◆ WORK TO COMPLETE:
Convert every line of the data below into a JSON list of strings, one string per line, omitting any blank lines.
====
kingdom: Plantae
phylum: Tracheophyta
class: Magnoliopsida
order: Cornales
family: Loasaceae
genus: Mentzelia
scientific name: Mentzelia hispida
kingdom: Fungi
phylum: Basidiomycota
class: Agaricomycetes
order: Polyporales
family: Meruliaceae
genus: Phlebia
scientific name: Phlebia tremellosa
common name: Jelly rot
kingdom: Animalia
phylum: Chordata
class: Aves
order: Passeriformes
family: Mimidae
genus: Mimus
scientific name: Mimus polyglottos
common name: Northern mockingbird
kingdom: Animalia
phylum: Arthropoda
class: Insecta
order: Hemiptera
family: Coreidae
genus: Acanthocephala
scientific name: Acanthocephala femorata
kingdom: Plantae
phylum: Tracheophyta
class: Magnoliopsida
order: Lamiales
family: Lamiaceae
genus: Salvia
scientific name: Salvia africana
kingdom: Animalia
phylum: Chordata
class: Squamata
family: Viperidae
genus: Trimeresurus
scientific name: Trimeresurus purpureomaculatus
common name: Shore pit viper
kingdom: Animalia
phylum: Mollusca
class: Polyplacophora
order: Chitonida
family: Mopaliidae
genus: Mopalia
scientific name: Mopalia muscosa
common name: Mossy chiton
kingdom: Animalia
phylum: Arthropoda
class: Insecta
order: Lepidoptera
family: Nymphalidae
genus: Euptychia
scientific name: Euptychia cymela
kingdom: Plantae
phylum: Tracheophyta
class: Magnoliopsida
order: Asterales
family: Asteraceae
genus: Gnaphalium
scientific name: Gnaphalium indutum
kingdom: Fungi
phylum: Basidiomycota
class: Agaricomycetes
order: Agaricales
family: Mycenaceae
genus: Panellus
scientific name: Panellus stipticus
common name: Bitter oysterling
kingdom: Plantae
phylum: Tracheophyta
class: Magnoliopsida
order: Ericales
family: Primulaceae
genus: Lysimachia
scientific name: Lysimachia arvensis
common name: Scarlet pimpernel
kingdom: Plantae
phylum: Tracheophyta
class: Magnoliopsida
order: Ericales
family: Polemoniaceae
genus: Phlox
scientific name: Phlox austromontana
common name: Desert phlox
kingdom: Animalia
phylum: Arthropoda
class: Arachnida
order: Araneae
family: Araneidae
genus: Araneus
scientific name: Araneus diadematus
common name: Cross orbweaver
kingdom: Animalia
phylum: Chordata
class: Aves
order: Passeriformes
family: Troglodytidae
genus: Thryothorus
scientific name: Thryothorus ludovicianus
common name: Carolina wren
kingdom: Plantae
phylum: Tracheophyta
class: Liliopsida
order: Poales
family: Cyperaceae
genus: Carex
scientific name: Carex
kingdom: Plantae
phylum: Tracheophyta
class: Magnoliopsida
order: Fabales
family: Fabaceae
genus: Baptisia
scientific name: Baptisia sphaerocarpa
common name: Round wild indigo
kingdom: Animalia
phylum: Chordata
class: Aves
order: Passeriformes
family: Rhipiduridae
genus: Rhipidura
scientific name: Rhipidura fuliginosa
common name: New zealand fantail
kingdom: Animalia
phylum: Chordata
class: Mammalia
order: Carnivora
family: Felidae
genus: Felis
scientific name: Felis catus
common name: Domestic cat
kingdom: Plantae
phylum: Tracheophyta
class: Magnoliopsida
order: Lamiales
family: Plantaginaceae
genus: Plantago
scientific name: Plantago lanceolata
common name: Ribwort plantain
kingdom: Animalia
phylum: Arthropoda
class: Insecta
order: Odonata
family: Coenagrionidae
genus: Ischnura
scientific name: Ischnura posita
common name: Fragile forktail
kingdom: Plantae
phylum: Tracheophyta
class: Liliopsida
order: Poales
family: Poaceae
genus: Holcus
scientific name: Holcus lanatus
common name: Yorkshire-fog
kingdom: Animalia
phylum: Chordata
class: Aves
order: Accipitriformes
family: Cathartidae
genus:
====
◆ CORRECT RESPONSE:
[
  "kingdom: Plantae",
  "phylum: Tracheophyta",
  "class: Magnoliopsida",
  "order: Cornales",
  "family: Loasaceae",
  "genus: Mentzelia",
  "scientific name: Mentzelia hispida",
  "kingdom: Fungi",
  "phylum: Basidiomycota",
  "class: Agaricomycetes",
  "order: Polyporales",
  "family: Meruliaceae",
  "genus: Phlebia",
  "scientific name: Phlebia tremellosa",
  "common name: Jelly rot",
  "kingdom: Animalia",
  "phylum: Chordata",
  "class: Aves",
  "order: Passeriformes",
  "family: Mimidae",
  "genus: Mimus",
  "scientific name: Mimus polyglottos",
  "common name: Northern mockingbird",
  "kingdom: Animalia",
  "phylum: Arthropoda",
  "class: Insecta",
  "order: Hemiptera",
  "family: Coreidae",
  "genus: Acanthocephala",
  "scientific name: Acanthocephala femorata",
  "kingdom: Plantae",
  "phylum: Tracheophyta",
  "class: Magnoliopsida",
  "order: Lamiales",
  "family: Lamiaceae",
  "genus: Salvia",
  "scientific name: Salvia africana",
  "kingdom: Animalia",
  "phylum: Chordata",
  "class: Squamata",
  "family: Viperidae",
  "genus: Trimeresurus",
  "scientific name: Trimeresurus purpureomaculatus",
  "common name: Shore pit viper",
  "kingdom: Animalia",
  "phylum: Mollusca",
  "class: Polyplacophora",
  "order: Chitonida",
  "family: Mopaliidae",
  "genus: Mopalia",
  "scientific name: Mopalia muscosa",
  "common name: Mossy chiton",
  "kingdom: Animalia",
  "phylum: Arthropoda",
  "class: Insecta",
  "order: Lepidoptera",
  "family: Nymphalidae",
  "genus: Euptychia",
  "scientific name: Euptychia cymela",
  "kingdom: Plantae",
  "phylum: Tracheophyta",
  "class: Magnoliopsida",
  "order: Asterales",
  "family: Asteraceae",
  "genus: Gnaphalium",
  "scientific name: Gnaphalium indutum",
  "kingdom: Fungi",
  "phylum: Basidiomycota",
  "class: Agaricomycetes",
  "order: Agaricales",
  "family: Mycenaceae",
  "genus: Panellus",
  "scientific name: Panellus stipticus",
  "common name: Bitter oysterling",
  "kingdom: Plantae",
  "phylum: Tracheophyta",
  "class: Magnoliopsida",
  "order: Ericales",
  "family: Primulaceae",
  "genus: Lysimachia",
  "scientific name: Lysimachia arvensis",
  "common name: Scarlet pimpernel",
  "kingdom: Plantae",
  "phylum: Tracheophyta",
  "class: Magnoliopsida",
  "order: Ericales",
  "family: Polemoniaceae",
  "genus: Phlox",
  "scientific name: Phlox austromontana",
  "common name: Desert phlox",
  "kingdom: Animalia",
  "phylum: Arthropoda",
  "class: Arachnida",
  "order: Araneae",
  "family: Araneidae",
  "genus: Araneus",
  "scientific name: Araneus diadematus",
  "common name: Cross orbweaver",
  "kingdom: Animalia",
  "phylum: Chordata",
  "class: Aves",
  "order: Passeriformes",
  "family: Troglodytidae",
  "genus: Thryothorus",
  "scientific name: Thryothorus ludovicianus",
  "common name: Carolina wren",
  "kingdom: Plantae",
  "phylum: Tracheophyta",
  "class: Liliopsida",
  "order: Poales",
  "family: Cyperaceae",
  "genus: Carex",
  "scientific name: Carex",
  "kingdom: Plantae",
  "phylum: Tracheophyta",
  "class: Magnoliopsida",
  "order: Fabales",
  "family: Fabaceae",
  "genus: Baptisia",
  "scientific name: Baptisia sphaerocarpa",
  "common name: Round wild indigo",
  "kingdom: Animalia",
  "phylum: Chordata",
  "class: Aves",
  "order: Passeriformes",
  "family: Rhipiduridae",
  "genus: Rhipidura",
  "scientific name: Rhipidura fuliginosa",
  "common name: New zealand fantail",
  "kingdom: Animalia",
  "phylum: Chordata",
  "class: Mammalia",
  "order: Carnivora",
  "family: Felidae",
  "genus: Felis",
  "scientific name: Felis catus",
  "common name: Domestic cat",
  "kingdom: Plantae",
  "phylum: Tracheophyta",
  "class: Magnoliopsida",
  "order: Lamiales",
  "family: Plantaginaceae",
  "genus: Plantago",
  "scientific name: Plantago lanceolata",
  "common name: Ribwort plantain",
  "kingdom: Animalia",
  "phylum: Arthropoda",
  "class: Insecta",
  "order: Odonata",
  "family: Coenagrionidae",
  "genus: Ischnura",
  "scientific name: Ischnura posita",
  "common name: Fragile forktail",
  "kingdom: Plantae",
  "phylum: Tracheophyta",
  "class: Liliopsida",
  "order: Poales",
  "family: Poaceae",
  "genus: Holcus",
  "scientific name: Holcus lanatus",
  "common name: Yorkshire-fog",
  "kingdom: Animalia",
  "phylum: Chordata",
  "class: Aves",
  "order: Accipitriformes",
  "family: Cathartidae",
  "genus:"
]